Text provided:
========
[Fwd: Leon Trotsky on trade unions and the state]

Charles Cornell aorta at HOME.NL
Fri Feb 20 12:46:57 CET 2009


REPLY TO: D66 at nic.surfnet.nl

-------- Original Message --------
Subject: Leon Trotsky on trade unions and the state
Date: Thu, 19 Feb 2009 21:27:58 -0800 (PST)
From: "Lone Wolf" <phoenixx6 at gmail.com>
Organization: http://groups.google.com
Newsgroups: alt.politics.socialism.trotsky

Leon Trotsky on trade unions and the state

There is one common feature in the development, or more correctly the
degeneration, of modern trade union organizations throughout the
world: it is their drawing close to and growing together with the
state power. This process is equally characteristic of the neutral,
the Social Democratic, the Communist, and "anarchist" trade unions.
This fact alone shows that the tendency toward "growing together" is
intrinsic not in this or that doctrine as such but derives from social
conditions common for all unions.
========
Supplied material:
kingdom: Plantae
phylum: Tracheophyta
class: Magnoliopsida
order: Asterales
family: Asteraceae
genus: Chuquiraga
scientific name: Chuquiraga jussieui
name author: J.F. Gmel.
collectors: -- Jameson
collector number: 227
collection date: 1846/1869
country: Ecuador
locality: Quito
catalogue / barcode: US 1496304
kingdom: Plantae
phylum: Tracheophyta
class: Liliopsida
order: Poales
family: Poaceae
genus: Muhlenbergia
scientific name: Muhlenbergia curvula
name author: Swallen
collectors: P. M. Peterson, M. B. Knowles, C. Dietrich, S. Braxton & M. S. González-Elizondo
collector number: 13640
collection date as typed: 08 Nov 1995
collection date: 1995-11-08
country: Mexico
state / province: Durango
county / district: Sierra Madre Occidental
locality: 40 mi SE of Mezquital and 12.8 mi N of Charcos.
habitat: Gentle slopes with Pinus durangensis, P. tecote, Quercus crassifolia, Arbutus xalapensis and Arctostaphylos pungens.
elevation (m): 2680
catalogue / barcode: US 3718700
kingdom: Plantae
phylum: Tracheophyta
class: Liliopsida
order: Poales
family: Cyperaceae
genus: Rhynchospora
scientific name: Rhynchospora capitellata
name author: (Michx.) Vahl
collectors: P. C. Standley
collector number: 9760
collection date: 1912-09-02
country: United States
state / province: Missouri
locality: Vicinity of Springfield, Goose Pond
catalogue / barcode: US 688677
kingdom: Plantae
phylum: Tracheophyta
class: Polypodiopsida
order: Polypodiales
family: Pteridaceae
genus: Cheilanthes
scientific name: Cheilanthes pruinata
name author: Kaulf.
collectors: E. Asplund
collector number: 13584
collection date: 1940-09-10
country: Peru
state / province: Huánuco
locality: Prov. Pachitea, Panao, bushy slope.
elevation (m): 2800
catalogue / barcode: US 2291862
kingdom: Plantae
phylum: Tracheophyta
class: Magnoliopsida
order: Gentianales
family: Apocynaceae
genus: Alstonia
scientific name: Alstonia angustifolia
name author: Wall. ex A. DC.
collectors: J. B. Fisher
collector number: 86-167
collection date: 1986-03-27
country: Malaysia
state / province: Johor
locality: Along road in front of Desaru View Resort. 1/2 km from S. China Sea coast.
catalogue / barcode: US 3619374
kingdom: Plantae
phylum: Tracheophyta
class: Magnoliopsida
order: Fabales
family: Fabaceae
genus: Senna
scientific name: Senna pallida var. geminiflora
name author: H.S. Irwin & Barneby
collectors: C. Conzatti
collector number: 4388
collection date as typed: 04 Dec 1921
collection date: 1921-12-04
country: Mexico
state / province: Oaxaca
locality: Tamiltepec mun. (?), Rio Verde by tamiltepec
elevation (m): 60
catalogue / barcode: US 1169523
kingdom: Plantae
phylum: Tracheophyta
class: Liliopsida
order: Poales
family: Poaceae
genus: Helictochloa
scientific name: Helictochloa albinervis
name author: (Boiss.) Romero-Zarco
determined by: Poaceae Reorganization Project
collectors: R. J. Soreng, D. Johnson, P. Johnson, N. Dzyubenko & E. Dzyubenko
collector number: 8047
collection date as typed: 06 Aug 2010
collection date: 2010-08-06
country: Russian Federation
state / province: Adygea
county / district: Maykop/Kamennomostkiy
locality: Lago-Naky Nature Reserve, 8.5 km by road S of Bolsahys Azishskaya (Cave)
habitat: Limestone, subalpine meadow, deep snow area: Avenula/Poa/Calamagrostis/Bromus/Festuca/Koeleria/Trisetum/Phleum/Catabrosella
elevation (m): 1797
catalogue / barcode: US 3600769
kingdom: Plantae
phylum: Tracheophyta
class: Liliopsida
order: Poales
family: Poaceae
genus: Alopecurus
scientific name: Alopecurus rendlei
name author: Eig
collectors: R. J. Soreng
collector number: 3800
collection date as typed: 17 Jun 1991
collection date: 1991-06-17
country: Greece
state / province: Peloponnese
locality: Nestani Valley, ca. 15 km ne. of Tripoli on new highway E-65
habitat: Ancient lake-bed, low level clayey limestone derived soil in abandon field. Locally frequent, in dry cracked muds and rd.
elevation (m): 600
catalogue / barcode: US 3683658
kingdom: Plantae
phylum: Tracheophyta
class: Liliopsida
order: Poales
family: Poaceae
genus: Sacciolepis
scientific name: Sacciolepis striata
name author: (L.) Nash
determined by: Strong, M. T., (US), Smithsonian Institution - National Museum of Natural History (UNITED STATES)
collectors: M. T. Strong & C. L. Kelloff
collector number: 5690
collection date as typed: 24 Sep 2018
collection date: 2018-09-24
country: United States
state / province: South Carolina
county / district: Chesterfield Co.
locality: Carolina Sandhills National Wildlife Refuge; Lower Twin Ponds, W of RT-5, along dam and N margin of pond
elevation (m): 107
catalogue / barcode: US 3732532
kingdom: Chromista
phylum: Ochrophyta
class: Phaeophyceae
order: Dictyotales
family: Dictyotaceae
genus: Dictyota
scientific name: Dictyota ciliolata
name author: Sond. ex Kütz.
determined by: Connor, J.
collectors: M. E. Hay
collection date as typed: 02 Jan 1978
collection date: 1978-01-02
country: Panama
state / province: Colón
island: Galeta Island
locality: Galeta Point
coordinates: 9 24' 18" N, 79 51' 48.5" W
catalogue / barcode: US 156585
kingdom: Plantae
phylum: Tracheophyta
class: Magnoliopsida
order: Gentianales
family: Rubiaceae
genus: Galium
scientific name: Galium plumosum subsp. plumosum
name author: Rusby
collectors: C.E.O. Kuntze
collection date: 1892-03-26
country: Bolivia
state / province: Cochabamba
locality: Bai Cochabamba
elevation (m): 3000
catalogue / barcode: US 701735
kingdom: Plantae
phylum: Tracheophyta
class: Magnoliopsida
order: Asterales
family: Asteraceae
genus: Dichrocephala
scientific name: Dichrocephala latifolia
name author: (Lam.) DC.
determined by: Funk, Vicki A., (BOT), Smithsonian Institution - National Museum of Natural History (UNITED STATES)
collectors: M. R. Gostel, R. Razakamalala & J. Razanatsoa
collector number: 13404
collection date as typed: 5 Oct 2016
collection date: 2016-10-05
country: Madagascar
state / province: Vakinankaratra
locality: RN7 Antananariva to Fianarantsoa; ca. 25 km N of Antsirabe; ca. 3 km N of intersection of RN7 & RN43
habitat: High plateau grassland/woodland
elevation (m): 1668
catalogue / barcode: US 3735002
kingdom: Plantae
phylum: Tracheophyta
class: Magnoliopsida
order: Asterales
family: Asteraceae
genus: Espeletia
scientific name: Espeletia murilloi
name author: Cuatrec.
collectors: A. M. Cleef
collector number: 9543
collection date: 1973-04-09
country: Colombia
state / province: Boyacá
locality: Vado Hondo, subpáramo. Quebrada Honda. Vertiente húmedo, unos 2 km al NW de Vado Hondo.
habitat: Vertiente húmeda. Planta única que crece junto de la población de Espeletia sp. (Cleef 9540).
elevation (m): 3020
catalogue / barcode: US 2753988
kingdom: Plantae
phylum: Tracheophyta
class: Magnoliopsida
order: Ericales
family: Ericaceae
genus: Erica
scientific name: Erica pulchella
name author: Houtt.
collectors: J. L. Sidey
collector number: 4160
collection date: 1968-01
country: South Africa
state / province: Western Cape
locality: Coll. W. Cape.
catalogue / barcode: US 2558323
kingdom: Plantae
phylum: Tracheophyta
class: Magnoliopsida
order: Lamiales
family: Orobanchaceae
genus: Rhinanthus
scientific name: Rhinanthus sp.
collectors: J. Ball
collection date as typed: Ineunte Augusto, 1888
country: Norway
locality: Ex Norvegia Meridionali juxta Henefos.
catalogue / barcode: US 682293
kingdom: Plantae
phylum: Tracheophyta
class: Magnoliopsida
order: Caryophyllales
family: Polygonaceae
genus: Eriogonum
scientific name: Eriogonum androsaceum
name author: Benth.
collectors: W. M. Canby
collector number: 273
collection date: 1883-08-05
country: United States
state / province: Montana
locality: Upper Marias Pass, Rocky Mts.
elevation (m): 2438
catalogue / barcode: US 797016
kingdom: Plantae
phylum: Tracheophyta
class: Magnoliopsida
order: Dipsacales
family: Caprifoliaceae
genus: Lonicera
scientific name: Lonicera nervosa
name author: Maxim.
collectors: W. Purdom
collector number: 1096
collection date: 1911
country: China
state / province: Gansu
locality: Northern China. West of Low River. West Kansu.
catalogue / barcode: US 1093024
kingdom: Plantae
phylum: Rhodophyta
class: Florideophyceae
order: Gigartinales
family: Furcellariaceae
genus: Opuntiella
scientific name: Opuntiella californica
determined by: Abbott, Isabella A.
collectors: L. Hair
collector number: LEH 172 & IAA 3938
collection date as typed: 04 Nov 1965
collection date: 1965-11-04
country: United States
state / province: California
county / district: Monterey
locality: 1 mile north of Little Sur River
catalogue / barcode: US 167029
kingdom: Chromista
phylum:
========
Written tasks:
1. Using the forwarded message on trade unions and the state, decide whether each statement agrees with it. Answer yes or no for each, quoting the words that settle it. (a) The process of unions drawing close to state power is described as characteristic only of Communist trade unions. (b) The tendency toward "growing together" is attributed to social conditions common for all unions. (c) The original message was posted to the newsgroup alt.politics.socialism.trotsky.
2. Transcribe the forwarded message on trade unions and the state from "[Fwd: Leon Trotsky" up to and including "21:27:58 -0800 (PST)".

Answer list:
1.
(a) No: "This process is equally characteristic of the neutral, the Social Democratic, the Communist, and "anarchist" trade unions."
(b) Yes: "derives from social conditions common for all unions"
(c) Yes: "Newsgroups: alt.politics.socialism.trotsky"

2.
[Fwd: Leon Trotsky on trade unions and the state]

Charles Cornell aorta at HOME.NL
Fri Feb 20 12:46:57 CET 2009


REPLY TO: D66 at nic.surfnet.nl

-------- Original Message --------
Subject: Leon Trotsky on trade unions and the state
Date: Thu, 19 Feb 2009 21:27:58 -0800 (PST)